Setelah ia tepat berada di depanku, aku mengajaknya untuk mencari tempat terbaik untuk memulai upacara perpisahan. Terpilihlah, kursi pojok paling selatan bendungan, meskipun banyak penjual cilok bakar dan mamang seblak yang mangkal, tapi tetap saja, kami tidak pindah. Kursi itu dulunya menjadi saksi kami memulai kisah.

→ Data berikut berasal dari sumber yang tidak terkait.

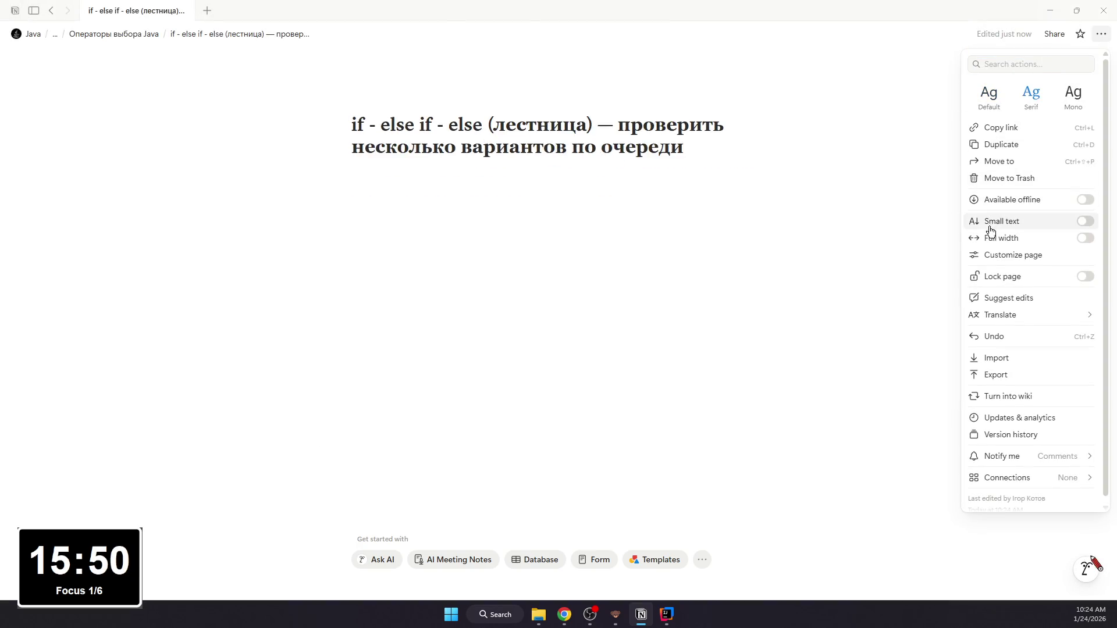
click(573, 192)
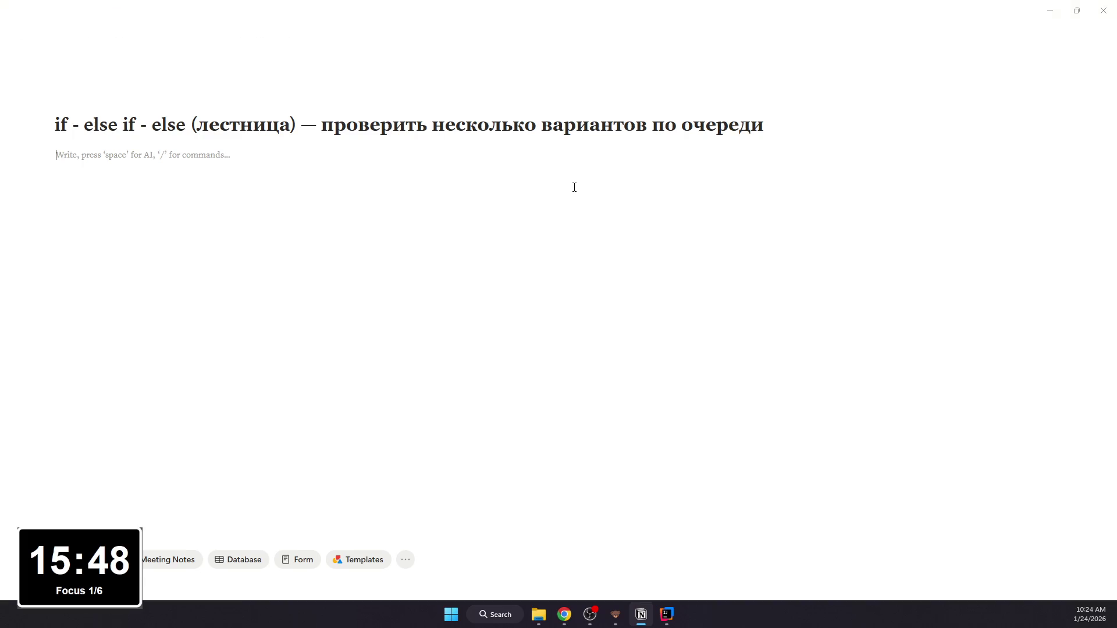
text(- )
text( = 20)
text(,)
text(анива)
Step: Write the bullet i = 20, сравниваем с 10, 15, 20: and paste the Java if-else ladder into a code block
key(BackSpace)
key(BackSpace)
key(BackSpace)
text(ниваем с 10,)
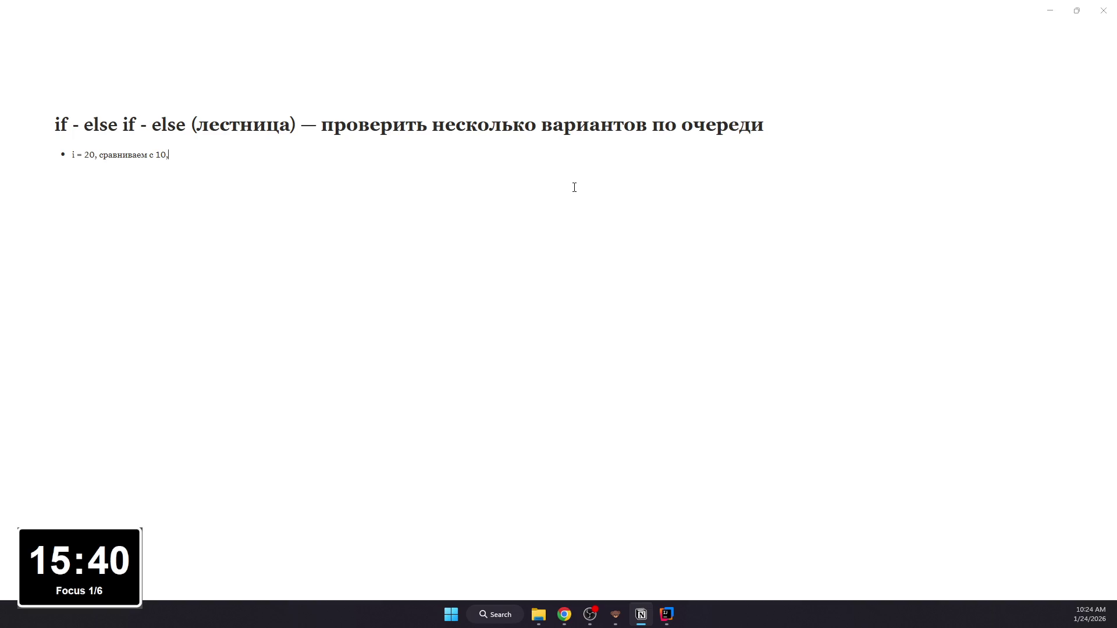
text( 15, 20:)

Dan tentunya sebentar lagi ia menjadi saksi, kisah itu berakhir.
Sebelum semuanya benar-benar usai, pertama-tama ia mempersilahkanku untuk memberi sambutan terlebih dahulu. Ia menyuruhku mengeluarkan semua uneg-uneg selama aku dekat dengannya.
"Aku nggak punya uneg-uneg apa-apa." Kataku. Jujur, ia terlalu sempurna untuk orang sepertiku, yang banyak nggak bisanya.
"Yaelah, ngga seru." Ucapnya singkat sambil mengeluarkan jurus "bombastic side eyes".